Domingo 4º de Cuaresma A


Asistimos, en el Evangelio de hoy, a un milagro tan extraordinario que conmueve al pueblo y conmociona a los jueces de Israel. Sin embargo, unos creerán en Jesús y otros no; es más, dudarán del mismo que había estado ciego y acabarán expulsándolo de la sinagoga.
Es una enseñanza útil para todos: no basta un milagro para
creer, por grande que sea. Los que estamos aquí, probablemente, nunca hemos contemplado un milagro así de notable, y sin embargo creemos en Jesucristo. Creemos que es el Hijo de Dios que vino a esta tierra, que vivió entre nosotros, y que murió en la Cruz para resucitar al tercer día. ¿Por qué creemos? ¿Dónde se apoya nuestra fe? Las respuestas a estas preguntas son muy personales: cada uno tiene su itinerario hasta llegar a la fe, y sus razones para permanecer en ella. Pero una cosa es clara: además de los argumentos humanos, hemos recibido de Dios el don de la fe. Una gracia que nos abre los ojos del alma -como los de aquel ciego- a las verdades sobrenaturales.
La fe es un don de Dios; una luz que ilumina toda nuestra vida. Hemos de agradecerla y hemos de cuidarla. Por nosotros solos no podemos alcanzarla, pero sí podemos perderla.
Y la hemos de cuidar con la práctica religiosa (la Misa de los domingos, por ejemplo), con el servicio de la caridad y con libros que refuercen nuestra formación cristiana.
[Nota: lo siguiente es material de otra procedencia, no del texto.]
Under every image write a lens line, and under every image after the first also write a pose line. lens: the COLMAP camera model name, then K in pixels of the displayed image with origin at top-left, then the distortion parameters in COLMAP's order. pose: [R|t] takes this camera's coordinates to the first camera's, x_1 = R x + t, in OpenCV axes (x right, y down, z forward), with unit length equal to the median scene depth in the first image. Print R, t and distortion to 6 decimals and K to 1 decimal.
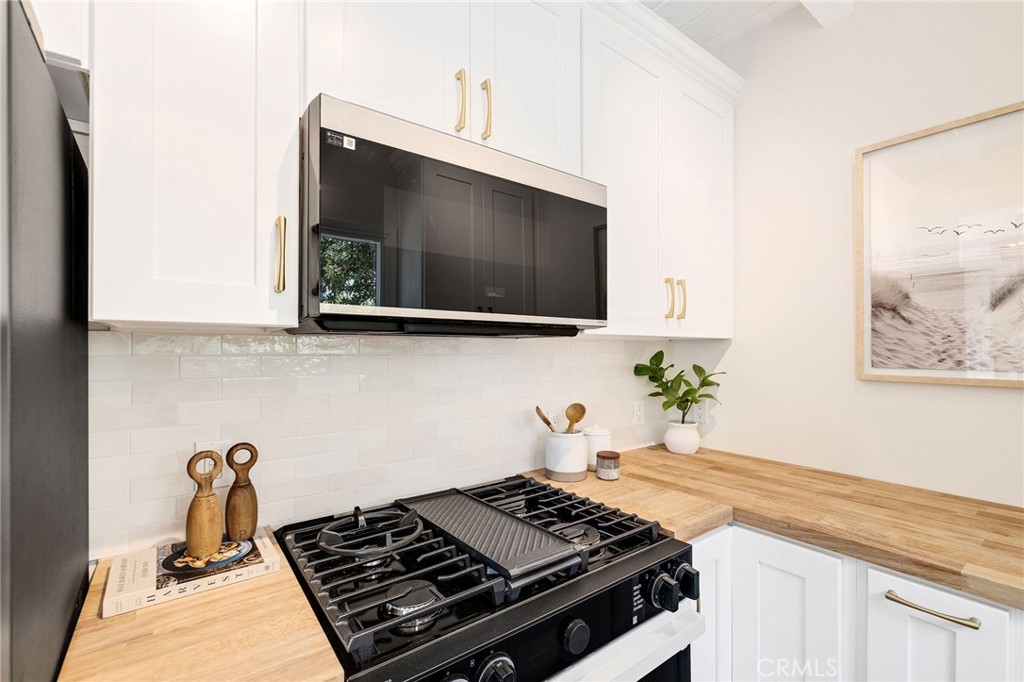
lens RADIAL K [[446.5, 0, 505.8], [0, 446.5, 345.8], [0, 0, 1]] dist [0.002507, -0.000370]
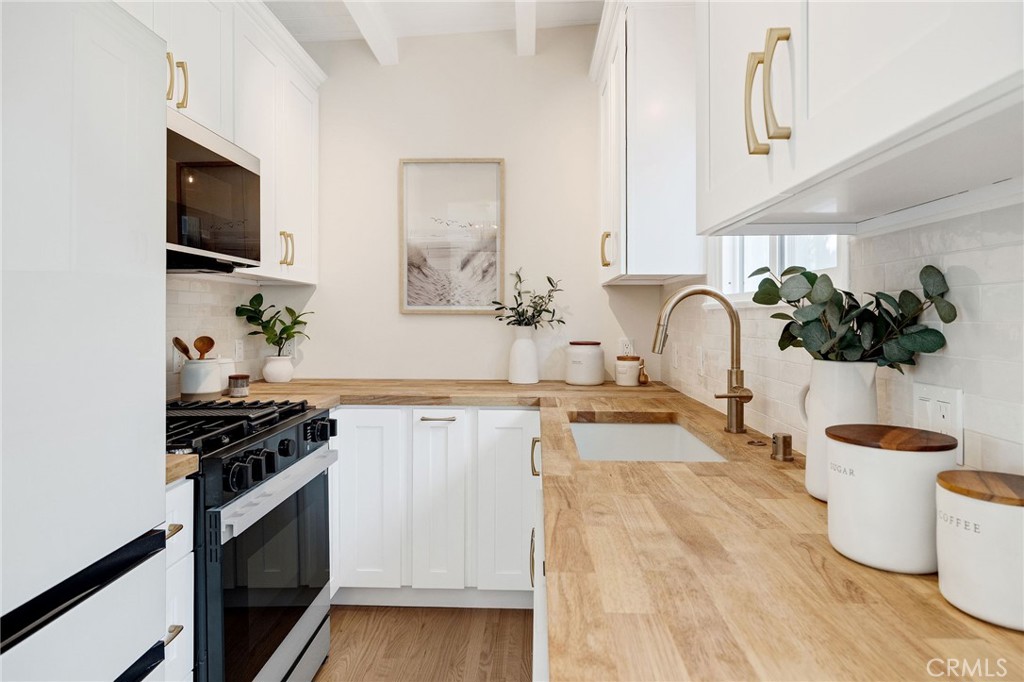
lens RADIAL K [[626.5, 0, 511.6], [0, 626.5, 335.8], [0, 0, 1]] dist [-0.001707, -0.000342]
pose [[0.623994, -0.023427, 0.781078, -0.621223], [-0.004113, 0.999438, 0.033263, 0.079372], [-0.781418, -0.023969, 0.623547, -0.600171]]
Una persona bautizada, siempre tiene fe; al menos un cierto rescoldo de fe en el fondo de su alma. Los bautizados que dicen que no tienen fe, probablemente es que nunca la han practicado. Si acudieran al sacramento de la Reconciliación y a la Comunión, con corazón sincero, recobrarían fácilmente el esplendor inicial de su fe.
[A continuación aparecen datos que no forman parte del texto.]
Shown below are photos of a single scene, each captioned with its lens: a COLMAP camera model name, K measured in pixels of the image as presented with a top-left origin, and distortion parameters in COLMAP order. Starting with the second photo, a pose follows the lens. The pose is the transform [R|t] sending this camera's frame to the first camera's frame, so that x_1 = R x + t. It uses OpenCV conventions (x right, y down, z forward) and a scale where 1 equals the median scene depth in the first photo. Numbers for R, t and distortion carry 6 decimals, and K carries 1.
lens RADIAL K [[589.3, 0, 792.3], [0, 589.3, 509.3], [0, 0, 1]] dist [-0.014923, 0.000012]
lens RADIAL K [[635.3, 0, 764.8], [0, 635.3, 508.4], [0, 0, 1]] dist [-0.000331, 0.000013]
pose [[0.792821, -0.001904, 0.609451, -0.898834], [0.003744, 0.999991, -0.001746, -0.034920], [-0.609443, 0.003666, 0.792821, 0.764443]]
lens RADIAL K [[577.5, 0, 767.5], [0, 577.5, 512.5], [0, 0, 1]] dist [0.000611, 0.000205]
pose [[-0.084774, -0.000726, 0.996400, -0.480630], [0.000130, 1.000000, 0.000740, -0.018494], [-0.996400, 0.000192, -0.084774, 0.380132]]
Este tiempo de Cuaresma es el más oportuno para repensar nuestra conducta y tomar decisiones que fortalezcan nuestra fe. Y para animar a otras personas, cercanas a cada uno, para que también ellos se tomen en serio el cuidado de su fe. Por supuesto, siempre habrá gente que nos haga caso y otros que no. En el Evangelio de hoy todos habían visto el milagro, pero unos creyeron y otros no. Dios quiere ayudar a todos a llegar a la fe, pero nunca violenta nuestra libertad. Quien no quiera creer, está en su derecho; y Dios respetará su libertad. Pero no da igual creer que no creer. Ese ejercicio de la libertad conlleva la consiguiente responsabilidad. Quien tiene oportunidad de creer y no quiere aprovecharla, tendrá que dar cuenta a Dios de ese querer libre. De todas maneras, a nosotros, creyentes, incumbe también una seria responsabilidad: la de hacer llegar el mensaje del Evangelio a todos los hombres. No es tarea solo para sacerdotes o gente especial; es misión de la Iglesia entera, que debéis sacar adelante también los fieles laicos.